SOARES: A heart felt plea there from COVID-19 survivor Andrea Arriaga Borges there. She spent two months in a coma after being hospitalized with COVID last year with a 5 percent chance -- 5 percent chance of survival. The unvaccinated mother of five was against the shot before her coma, but now wishes she had been inoculated. Even though she has since recovered, Andrea still has a raspy voice as you heard there. The lasting impression of tractotomy due to COVID. Glad she's on the mend.

Now, we are one month away from the opening ceremony at the Beijing Winter Olympics. Ahead of that officials in China are making their final preparations and launching measures aimed at preventing a COVID- 19 outbreak which includes an Olympics bubble. And joining me for more is CNN's Kristie Lu Stout in Hong Kong. And Kristie, we are counting down. And there is so much hanging over these Olympics. You and I have talked at great length. Diplomatic boycotts, COVID, just two of the main pressures here. How is the planning coming along?

KRISTIE LU STOUT, CNN CORRESPONDENT: Yes, well, new announcements today, especially in regards to having it as zero COVID as possible in China. The games will be held in a bubble. This closed loop system around Beijing, covering stadiums, venues, accommodations. And throughout the games, all participants and athletes will have to stay inside the bubble and undergo daily COVID testing.

And according to the "Global Times" today, the pregame bubble officially started already. It started today. It's welcoming all Olympic personnel from overseas.
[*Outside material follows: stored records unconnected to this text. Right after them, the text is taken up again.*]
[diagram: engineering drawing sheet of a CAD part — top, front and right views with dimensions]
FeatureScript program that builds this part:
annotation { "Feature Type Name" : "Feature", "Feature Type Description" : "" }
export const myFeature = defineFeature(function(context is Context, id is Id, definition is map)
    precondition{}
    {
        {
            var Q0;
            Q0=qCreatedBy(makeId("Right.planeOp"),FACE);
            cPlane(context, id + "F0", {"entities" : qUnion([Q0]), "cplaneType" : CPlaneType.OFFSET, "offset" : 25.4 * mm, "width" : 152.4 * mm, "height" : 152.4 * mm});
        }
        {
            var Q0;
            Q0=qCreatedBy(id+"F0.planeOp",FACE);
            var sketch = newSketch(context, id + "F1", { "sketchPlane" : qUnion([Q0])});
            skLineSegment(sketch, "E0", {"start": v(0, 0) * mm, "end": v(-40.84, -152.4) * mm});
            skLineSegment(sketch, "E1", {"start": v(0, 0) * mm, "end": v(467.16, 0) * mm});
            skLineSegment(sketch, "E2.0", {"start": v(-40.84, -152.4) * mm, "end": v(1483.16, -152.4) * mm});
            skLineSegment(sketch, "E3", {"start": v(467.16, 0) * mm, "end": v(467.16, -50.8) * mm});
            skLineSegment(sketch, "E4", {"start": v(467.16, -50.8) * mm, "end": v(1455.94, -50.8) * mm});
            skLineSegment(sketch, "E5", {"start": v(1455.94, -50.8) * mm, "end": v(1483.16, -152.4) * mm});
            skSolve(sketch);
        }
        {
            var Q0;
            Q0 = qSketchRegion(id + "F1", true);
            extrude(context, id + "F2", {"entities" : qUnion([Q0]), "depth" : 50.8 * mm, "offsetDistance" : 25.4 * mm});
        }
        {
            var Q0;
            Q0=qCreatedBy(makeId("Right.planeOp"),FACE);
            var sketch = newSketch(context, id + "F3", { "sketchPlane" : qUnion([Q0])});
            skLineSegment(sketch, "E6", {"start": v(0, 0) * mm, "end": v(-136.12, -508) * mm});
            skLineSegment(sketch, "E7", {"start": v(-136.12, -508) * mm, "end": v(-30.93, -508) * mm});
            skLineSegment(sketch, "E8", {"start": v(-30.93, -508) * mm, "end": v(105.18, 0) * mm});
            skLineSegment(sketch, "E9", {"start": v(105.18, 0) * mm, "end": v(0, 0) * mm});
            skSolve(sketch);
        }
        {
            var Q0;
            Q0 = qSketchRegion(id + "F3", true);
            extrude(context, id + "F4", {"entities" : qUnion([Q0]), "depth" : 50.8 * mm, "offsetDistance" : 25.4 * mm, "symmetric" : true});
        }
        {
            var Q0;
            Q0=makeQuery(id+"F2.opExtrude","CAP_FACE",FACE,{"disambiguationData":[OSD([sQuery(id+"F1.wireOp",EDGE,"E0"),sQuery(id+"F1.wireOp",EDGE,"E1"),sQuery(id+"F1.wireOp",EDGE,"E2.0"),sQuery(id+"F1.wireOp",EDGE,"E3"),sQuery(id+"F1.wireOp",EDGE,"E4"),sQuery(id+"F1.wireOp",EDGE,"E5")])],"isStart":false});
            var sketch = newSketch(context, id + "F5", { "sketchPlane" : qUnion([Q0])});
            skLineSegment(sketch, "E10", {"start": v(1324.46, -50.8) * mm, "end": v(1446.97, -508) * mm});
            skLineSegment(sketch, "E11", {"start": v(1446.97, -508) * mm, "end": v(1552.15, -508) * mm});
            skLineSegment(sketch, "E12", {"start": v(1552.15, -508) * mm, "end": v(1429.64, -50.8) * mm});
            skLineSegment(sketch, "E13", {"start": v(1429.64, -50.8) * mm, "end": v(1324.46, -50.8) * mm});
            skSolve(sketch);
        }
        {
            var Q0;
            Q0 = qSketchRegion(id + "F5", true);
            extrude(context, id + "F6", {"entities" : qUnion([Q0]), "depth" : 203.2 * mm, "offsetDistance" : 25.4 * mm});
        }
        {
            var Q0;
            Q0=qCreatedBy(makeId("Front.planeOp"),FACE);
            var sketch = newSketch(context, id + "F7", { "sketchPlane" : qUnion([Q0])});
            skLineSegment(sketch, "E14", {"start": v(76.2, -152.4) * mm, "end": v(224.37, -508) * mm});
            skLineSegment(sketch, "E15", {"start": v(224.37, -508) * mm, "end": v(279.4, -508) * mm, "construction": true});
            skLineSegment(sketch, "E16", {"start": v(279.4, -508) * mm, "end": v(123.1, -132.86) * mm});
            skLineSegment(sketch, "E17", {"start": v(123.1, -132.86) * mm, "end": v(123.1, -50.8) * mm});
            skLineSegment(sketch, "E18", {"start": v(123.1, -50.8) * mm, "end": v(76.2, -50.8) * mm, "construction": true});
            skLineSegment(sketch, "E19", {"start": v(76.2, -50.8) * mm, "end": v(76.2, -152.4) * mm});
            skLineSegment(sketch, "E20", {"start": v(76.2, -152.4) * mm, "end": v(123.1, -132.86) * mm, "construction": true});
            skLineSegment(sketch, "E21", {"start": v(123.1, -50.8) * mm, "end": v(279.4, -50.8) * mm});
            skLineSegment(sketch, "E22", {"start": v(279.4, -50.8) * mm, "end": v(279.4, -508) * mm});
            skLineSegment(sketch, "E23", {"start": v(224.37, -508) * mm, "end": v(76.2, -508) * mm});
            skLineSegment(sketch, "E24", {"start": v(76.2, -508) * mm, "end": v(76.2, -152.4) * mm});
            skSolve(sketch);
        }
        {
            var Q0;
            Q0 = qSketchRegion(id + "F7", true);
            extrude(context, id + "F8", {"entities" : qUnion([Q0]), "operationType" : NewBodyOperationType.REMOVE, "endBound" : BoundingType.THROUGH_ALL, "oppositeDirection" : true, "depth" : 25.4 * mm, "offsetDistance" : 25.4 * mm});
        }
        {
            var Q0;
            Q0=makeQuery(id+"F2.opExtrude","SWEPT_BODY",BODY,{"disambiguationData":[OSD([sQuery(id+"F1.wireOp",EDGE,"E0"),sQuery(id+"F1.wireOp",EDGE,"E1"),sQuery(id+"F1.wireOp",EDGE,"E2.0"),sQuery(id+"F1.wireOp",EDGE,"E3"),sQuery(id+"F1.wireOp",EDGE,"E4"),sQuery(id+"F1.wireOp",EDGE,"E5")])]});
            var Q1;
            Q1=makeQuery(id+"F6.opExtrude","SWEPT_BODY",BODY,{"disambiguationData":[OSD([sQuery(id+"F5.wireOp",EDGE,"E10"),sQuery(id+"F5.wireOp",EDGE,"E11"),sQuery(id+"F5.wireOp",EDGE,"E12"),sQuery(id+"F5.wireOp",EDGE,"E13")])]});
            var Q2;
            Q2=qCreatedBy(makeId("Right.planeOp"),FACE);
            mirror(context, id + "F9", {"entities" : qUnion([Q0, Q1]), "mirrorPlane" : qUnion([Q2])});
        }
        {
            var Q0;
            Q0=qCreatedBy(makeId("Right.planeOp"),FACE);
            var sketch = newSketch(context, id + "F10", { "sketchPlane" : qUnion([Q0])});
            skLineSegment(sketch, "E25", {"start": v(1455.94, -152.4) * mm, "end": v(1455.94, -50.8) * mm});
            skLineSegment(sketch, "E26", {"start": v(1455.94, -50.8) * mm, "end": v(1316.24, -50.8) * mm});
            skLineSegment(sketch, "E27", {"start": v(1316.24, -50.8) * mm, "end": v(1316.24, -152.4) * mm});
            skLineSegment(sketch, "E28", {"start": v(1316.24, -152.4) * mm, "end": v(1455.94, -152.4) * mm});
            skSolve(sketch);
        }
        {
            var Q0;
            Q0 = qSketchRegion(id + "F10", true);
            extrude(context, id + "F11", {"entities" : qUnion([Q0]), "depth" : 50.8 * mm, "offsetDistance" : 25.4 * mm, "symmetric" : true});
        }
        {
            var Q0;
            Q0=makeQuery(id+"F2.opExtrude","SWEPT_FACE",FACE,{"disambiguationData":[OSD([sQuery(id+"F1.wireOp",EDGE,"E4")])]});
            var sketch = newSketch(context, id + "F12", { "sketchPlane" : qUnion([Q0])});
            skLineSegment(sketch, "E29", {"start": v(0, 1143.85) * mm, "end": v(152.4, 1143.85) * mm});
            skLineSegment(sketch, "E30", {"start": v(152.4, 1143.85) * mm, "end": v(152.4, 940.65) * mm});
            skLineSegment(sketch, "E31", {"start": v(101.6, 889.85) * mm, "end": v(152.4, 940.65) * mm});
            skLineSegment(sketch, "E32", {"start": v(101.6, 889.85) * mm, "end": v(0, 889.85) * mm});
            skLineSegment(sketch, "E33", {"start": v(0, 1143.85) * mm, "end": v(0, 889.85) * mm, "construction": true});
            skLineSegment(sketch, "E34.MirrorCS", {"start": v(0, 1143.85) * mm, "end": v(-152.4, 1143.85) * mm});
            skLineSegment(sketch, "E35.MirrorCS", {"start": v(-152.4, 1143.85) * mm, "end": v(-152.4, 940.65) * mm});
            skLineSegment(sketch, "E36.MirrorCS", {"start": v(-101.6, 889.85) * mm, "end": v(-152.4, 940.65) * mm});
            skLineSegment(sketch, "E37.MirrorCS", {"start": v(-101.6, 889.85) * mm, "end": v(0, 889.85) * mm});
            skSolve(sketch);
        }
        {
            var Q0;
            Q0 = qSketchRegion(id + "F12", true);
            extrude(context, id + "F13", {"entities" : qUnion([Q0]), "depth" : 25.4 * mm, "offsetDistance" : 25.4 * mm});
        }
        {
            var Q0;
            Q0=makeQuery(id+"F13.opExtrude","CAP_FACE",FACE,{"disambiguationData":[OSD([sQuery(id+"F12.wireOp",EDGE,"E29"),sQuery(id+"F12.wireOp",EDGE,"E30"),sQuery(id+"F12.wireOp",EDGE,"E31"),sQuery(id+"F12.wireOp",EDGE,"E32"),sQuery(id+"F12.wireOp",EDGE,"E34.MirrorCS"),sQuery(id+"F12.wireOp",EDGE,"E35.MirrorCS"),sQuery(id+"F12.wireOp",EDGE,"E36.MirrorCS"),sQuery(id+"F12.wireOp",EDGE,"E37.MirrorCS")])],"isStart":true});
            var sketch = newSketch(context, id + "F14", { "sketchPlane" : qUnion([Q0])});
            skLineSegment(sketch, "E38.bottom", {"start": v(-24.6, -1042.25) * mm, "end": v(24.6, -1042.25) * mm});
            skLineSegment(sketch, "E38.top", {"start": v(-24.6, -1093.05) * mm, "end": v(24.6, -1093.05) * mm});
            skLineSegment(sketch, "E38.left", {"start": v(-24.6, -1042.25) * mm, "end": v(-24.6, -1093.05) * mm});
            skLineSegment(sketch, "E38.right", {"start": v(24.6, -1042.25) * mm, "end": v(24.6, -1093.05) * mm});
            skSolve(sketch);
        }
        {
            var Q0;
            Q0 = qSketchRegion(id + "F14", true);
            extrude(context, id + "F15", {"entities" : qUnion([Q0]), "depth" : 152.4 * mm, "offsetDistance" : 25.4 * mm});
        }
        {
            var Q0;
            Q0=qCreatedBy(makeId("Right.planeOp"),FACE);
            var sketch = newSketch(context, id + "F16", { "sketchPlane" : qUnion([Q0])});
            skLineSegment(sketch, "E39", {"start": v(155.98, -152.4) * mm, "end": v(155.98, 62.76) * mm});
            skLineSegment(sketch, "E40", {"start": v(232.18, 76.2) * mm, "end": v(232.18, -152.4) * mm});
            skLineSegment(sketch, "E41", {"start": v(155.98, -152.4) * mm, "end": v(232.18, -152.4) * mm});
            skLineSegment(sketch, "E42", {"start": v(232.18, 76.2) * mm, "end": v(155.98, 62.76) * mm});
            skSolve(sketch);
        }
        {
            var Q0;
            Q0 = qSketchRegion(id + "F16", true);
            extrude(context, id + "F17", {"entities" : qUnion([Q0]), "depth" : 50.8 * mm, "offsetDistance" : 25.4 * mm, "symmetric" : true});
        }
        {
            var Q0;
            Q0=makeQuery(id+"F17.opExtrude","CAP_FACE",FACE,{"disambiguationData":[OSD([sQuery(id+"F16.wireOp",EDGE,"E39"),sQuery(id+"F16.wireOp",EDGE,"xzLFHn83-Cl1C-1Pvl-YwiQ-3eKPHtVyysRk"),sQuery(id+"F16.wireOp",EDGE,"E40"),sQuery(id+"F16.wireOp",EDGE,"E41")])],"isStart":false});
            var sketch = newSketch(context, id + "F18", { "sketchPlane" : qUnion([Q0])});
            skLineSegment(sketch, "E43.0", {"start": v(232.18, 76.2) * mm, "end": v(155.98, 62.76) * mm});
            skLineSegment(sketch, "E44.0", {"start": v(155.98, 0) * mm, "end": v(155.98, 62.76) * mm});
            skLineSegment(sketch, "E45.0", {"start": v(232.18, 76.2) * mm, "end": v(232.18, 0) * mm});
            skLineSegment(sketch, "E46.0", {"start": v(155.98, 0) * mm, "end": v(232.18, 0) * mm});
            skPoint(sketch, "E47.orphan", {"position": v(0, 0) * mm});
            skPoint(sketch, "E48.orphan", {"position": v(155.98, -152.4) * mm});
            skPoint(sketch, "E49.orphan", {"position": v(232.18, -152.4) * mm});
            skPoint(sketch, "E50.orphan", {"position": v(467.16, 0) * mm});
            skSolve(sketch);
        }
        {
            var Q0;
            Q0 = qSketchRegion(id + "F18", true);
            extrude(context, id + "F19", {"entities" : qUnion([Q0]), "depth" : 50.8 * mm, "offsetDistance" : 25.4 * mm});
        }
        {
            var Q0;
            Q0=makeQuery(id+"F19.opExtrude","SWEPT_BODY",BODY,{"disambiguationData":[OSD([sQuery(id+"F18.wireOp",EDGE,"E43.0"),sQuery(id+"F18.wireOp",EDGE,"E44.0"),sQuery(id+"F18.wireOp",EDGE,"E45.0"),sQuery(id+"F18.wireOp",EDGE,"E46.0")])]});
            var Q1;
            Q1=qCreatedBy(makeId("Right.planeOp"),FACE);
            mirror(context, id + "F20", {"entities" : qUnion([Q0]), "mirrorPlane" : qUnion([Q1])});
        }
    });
And there is also an announcement about this cross-province high-speed train that has these divided carriages to separate Olympic participants from the general population inside China.

And Isa, this is critical because the timing of the games coincides with the Lunar New Year Festival. This is when hundreds of millions of people across China travel home for family reunions.
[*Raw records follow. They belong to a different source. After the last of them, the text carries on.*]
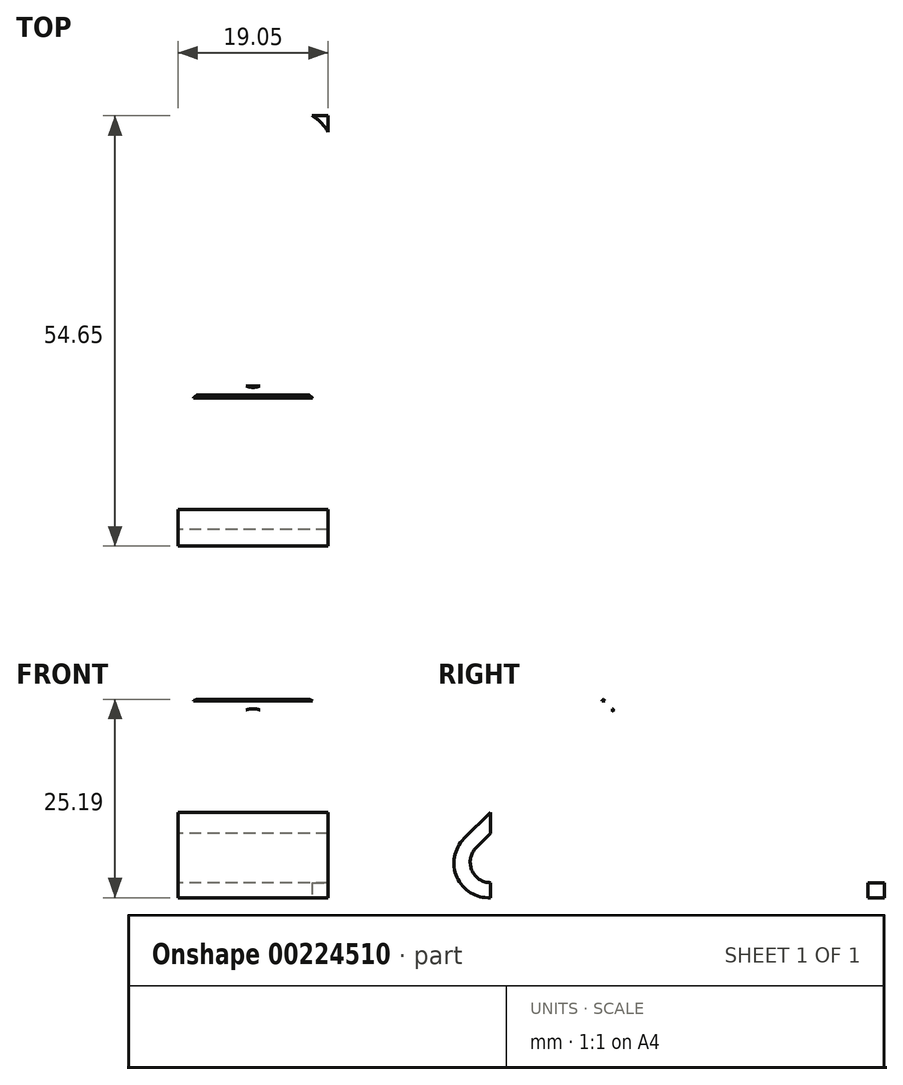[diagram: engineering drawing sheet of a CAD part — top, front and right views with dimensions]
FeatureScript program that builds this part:
annotation { "Feature Type Name" : "Feature", "Feature Type Description" : "" }
export const myFeature = defineFeature(function(context is Context, id is Id, definition is map)
    precondition{}
    {
        {
            var Q0;
            Q0=qCreatedBy(makeId("Right.planeOp"),FACE);
            var sketch = newSketch(context, id + "F0", { "sketchPlane" : qUnion([Q0])});
            skLineSegment(sketch, "E0", {"start": v(25, 1.9) * mm, "end": v(-25, 1.9) * mm});
            skArc(sketch, "E1", {"start": v(-28.36, 7.5) * mm, "mid": v(-29.26, 2.6) * mm, "end": v(-25, 0) * mm});
            skLineSegment(sketch, "E2", {"start": v(-28.36, 7.5) * mm, "end": v(-10.68, 25.18) * mm});
            skLineSegment(sketch, "E3", {"start": v(-10.68, 25.18) * mm, "end": v(-9.34, 23.84) * mm});
            skLineSegment(sketch, "E4", {"start": v(-9.34, 23.84) * mm, "end": v(-26.82, 6.35) * mm});
            skArc(sketch, "E5", {"start": v(-26.82, 6.35) * mm, "mid": v(-27.4, 3.52) * mm, "end": v(-25, 1.9) * mm});
            skLineSegment(sketch, "E6", {"start": v(-25, 0) * mm, "end": v(25, 0) * mm});
            skLineSegment(sketch, "E7", {"start": v(25, 0) * mm, "end": v(25, 1.9) * mm});
            skSolve(sketch);
        }
        {
            var Q0;
            Q0=makeQuery(id+"F0.imprint","IMPRINT",FACE,{"disambiguationData":[TD([[makeQuery(id+"F0.imprint","IMPRINT",EDGE,{"derivedFrom":sQuery(id+"F0.wireOp",EDGE,"E0")}),1.0]])]});
            extrude(context, id + "F1", {"entities" : qUnion([Q0]), "depth" : 19.05 * mm});
        }
        {
            var Q0;
            Q0=makeQuery(id+"F1.opExtrude","SWEPT_FACE",FACE,{"disambiguationData":[OSD([sQuery(id+"F0.wireOp",EDGE,"E6")])]});
            var sketch = newSketch(context, id + "F2", { "sketchPlane" : qUnion([Q0])});
            skArc(sketch, "E8", {"start": v(7.03, -20.5) * mm, "mid": v(9.53, -23) * mm, "end": v(12.03, -20.5) * mm});
            skLineSegment(sketch, "E9", {"start": v(7.03, -20.5) * mm, "end": v(7.03, -5.5) * mm});
            skLineSegment(sketch, "E10", {"start": v(12.03, -20.5) * mm, "end": v(12.03, -5.5) * mm});
            skArc(sketch, "E11", {"start": v(12.02, -5.5) * mm, "mid": v(9.53, -3) * mm, "end": v(7.03, -5.5) * mm});
            skPoint(sketch, "E12.endSnap0", {"position": v(9.53, -3) * mm});
            skCircle(sketch, "E13", {"center": v(9.53, 7) * mm, "radius": 2.5 * mm});
            skSolve(sketch);
        }
        {
            var Q0;
            Q0=makeQuery(id+"F2.imprint","IMPRINT",FACE,{"disambiguationData":[TD([[makeQuery(id+"F2.imprint","IMPRINT",EDGE,{"derivedFrom":sQuery(id+"F2.wireOp",EDGE,"E8")}),1.0]])]});
            var Q1;
            Q1=makeQuery(id+"F2.imprint","IMPRINT",FACE,{"disambiguationData":[TD([[makeQuery(id+"F2.imprint","IMPRINT",EDGE,{"derivedFrom":sQuery(id+"F2.wireOp",EDGE,"E13")}),1.0]])]});
            extrude(context, id + "F3", {"entities" : qUnion([Q0, Q1]), "operationType" : NewBodyOperationType.REMOVE, "oppositeDirection" : true, "depth" : 22 * mm});
        }
        {
            var Q0;
            Q0=makeQuery(id+"F1.opExtrude","SWEPT_FACE",FACE,{"disambiguationData":[OSD([sQuery(id+"F0.wireOp",EDGE,"E6")])]});
            var sketch = newSketch(context, id + "F4", { "sketchPlane" : qUnion([Q0])});
            skArc(sketch, "E14", {"start": v(0, -22.92) * mm, "mid": v(0.86, -24.1) * mm, "end": v(2.02, -25) * mm});
            skArc(sketch, "E15.MirrorCS", {"start": v(19.05, -22.92) * mm, "mid": v(18.2, -24.1) * mm, "end": v(17.03, -25) * mm});
            skLineSegment(sketch, "E16", {"start": v(0, -22.92) * mm, "end": v(0, -25) * mm});
            skLineSegment(sketch, "E17", {"start": v(0, -25) * mm, "end": v(2.02, -25) * mm});
            skLineSegment(sketch, "E18", {"start": v(19.05, -25) * mm, "end": v(19.05, -22.92) * mm});
            skLineSegment(sketch, "E19", {"start": v(17.03, -25) * mm, "end": v(19.05, -25) * mm});
            skSolve(sketch);
        }
        {
            var Q0;
            Q0=makeQuery(id+"F4.imprint","IMPRINT",FACE,{"disambiguationData":[TD([[makeQuery(id+"F4.imprint","IMPRINT",EDGE,{"derivedFrom":sQuery(id+"F4.wireOp",EDGE,"E14")}),-1.0]])]});
            var Q1;
            Q1=makeQuery(id+"F4.imprint","IMPRINT",FACE,{"disambiguationData":[TD([[makeQuery(id+"F4.imprint","IMPRINT",EDGE,{"derivedFrom":sQuery(id+"F4.wireOp",EDGE,"E15.MirrorCS")}),1.0]])]});
            extrude(context, id + "F5", {"entities" : qUnion([Q0, Q1]), "operationType" : NewBodyOperationType.REMOVE, "oppositeDirection" : true, "depth" : 25 * mm});
        }
        {
            var Q0;
            Q0=makeQuery(id+"F1.opExtrude","SWEPT_FACE",FACE,{"disambiguationData":[OSD([sQuery(id+"F0.wireOp",EDGE,"E2")])]});
            var sketch = newSketch(context, id + "F6", { "sketchPlane" : qUnion([Q0])});
            skArc(sketch, "E20", {"start": v(2.36, 10.25) * mm, "mid": v(0.9, 9.02) * mm, "end": v(0, 7.32) * mm});
            skLineSegment(sketch, "E21", {"start": v(0, 7.32) * mm, "end": v(0, 10.25) * mm});
            skLineSegment(sketch, "E22", {"start": v(0, 10.25) * mm, "end": v(2.36, 10.25) * mm});
            skPoint(sketch, "E23.endSnap0", {"position": v(9.53, 10.25) * mm});
            skLineSegment(sketch, "E24", {"start": v(19.05, 7.32) * mm, "end": v(19.05, 10.25) * mm});
            skLineSegment(sketch, "E25", {"start": v(19.05, 10.25) * mm, "end": v(16.69, 10.25) * mm});
            skArc(sketch, "E26.MirrorCS", {"start": v(16.69, 10.25) * mm, "mid": v(18.16, 9.02) * mm, "end": v(19.05, 7.32) * mm});
            skSolve(sketch);
        }
        {
            var Q0;
            Q0=makeQuery(id+"F6.imprint","IMPRINT",FACE,{"disambiguationData":[TD([[makeQuery(id+"F6.imprint","IMPRINT",EDGE,{"derivedFrom":sQuery(id+"F6.wireOp",EDGE,"E20")}),-1.0]])]});
            var Q1;
            Q1=makeQuery(id+"F6.imprint","IMPRINT",FACE,{"disambiguationData":[TD([[makeQuery(id+"F6.imprint","IMPRINT",EDGE,{"derivedFrom":sQuery(id+"F6.wireOp",EDGE,"E25")}),1.0]])]});
            extrude(context, id + "F7", {"entities" : qUnion([Q0, Q1]), "operationType" : NewBodyOperationType.REMOVE, "oppositeDirection" : true, "depth" : 5 * mm});
        }
        {
            var Q0;
            Q0=makeQuery(id+"F1.opExtrude","SWEPT_FACE",FACE,{"disambiguationData":[OSD([sQuery(id+"F0.wireOp",EDGE,"E2")])]});
            var sketch = newSketch(context, id + "F8", { "sketchPlane" : qUnion([Q0])});
            skCircle(sketch, "E27", {"center": v(4.5, 2.75) * mm, "radius": 1.86 * mm});
            skLineSegment(sketch, "E28", {"start": v(9.53, 10.25) * mm, "end": v(9.53, 0) * mm, "construction": true});
            skCircle(sketch, "E29.MirrorC", {"center": v(14.55, 2.75) * mm, "radius": 1.86 * mm});
            skSolve(sketch);
        }
        {
            var Q0;
            Q0=makeQuery(id+"F8.imprint","IMPRINT",FACE,{"disambiguationData":[TD([[makeQuery(id+"F8.imprint","IMPRINT",EDGE,{"derivedFrom":sQuery(id+"F8.wireOp",EDGE,"E27")}),1.0]])]});
            var Q1;
            Q1=makeQuery(id+"F8.imprint","IMPRINT",FACE,{"disambiguationData":[TD([[makeQuery(id+"F8.imprint","IMPRINT",EDGE,{"derivedFrom":sQuery(id+"F8.wireOp",EDGE,"E29.MirrorC")}),-1.0]])]});
            extrude(context, id + "F9", {"entities" : qUnion([Q0, Q1]), "operationType" : NewBodyOperationType.REMOVE, "oppositeDirection" : true, "depth" : 5 * mm});
        }
    });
When the games kickoff, this will be a test for China's zero-COVID control measures which will be very, very difficult given the highly infectious nature of the Omicron variant. China has only reported a handful of Omicron cases and experts you've been talking to say that people in China are vulnerable because of their lack of exposure to the variant, because of the lower efficacy in their home-grown vaccines in China.


And because of the limits of China's zero COVID policy. Listen to this.


YANZHONG HUANG, SENIOR FELLOW FOR GLOBAL HEALTH COUNCIL ON FOREIGN RELATIONS: The problem is not the vaccine. It's the policy. Because under the zero-tolerance policy, right, even the best of vaccines, you know, cannot fulfill the objectives set by the government.


STOUT: You know, inside China, public patients for the zero COVID public policy is wearing thin. In the city of Xi'an cases may be falling there, but there is still more desperation. That lockdown is on its 13th day there. Residents are not allowed to leave their homes unless it is for a COVID shot or COVID test. And Chinese social media, it's been flooded with cries for help for food. In fact, onwaybora (ph), is a hashtag we've been monitoring. It's called grocery shopping in Xi'an is difficult. That has been viewed over 420 million times on Weibo -- Isa.

SOARES: It will be interesting to see if people follow the rules when it comes to Lunar New Year, as you mentioned there. Kristie Lu Stout for us. Thanks very much, Kristie.

Now, David Bowie's estate has sold the late singer's entire song writing catalogue including his "Ashes to Ashes" and this one you may remember.


DAVID BOWIE, SINGER, SONGWRITER: We could be heroes just for one day.


SOARES: Well, Warner Chappell Music made the purchase for an undisclosed amount. Although "The New York Times" reports it was for roughly $250 million. It includes songs from the studio albums released during his life, plus material released after his death and as well as other projects.

And that does it for me here on CNN NEWSROOM. I'm Isa Soares in London. "EARLY START" with Christine Romans and Laura Jarrett is up next. And the latest, of course, on the Omicron surge impacting schools reopening in the United State. I shall see you tomorrow. Have a wonderful day. Bye-bye.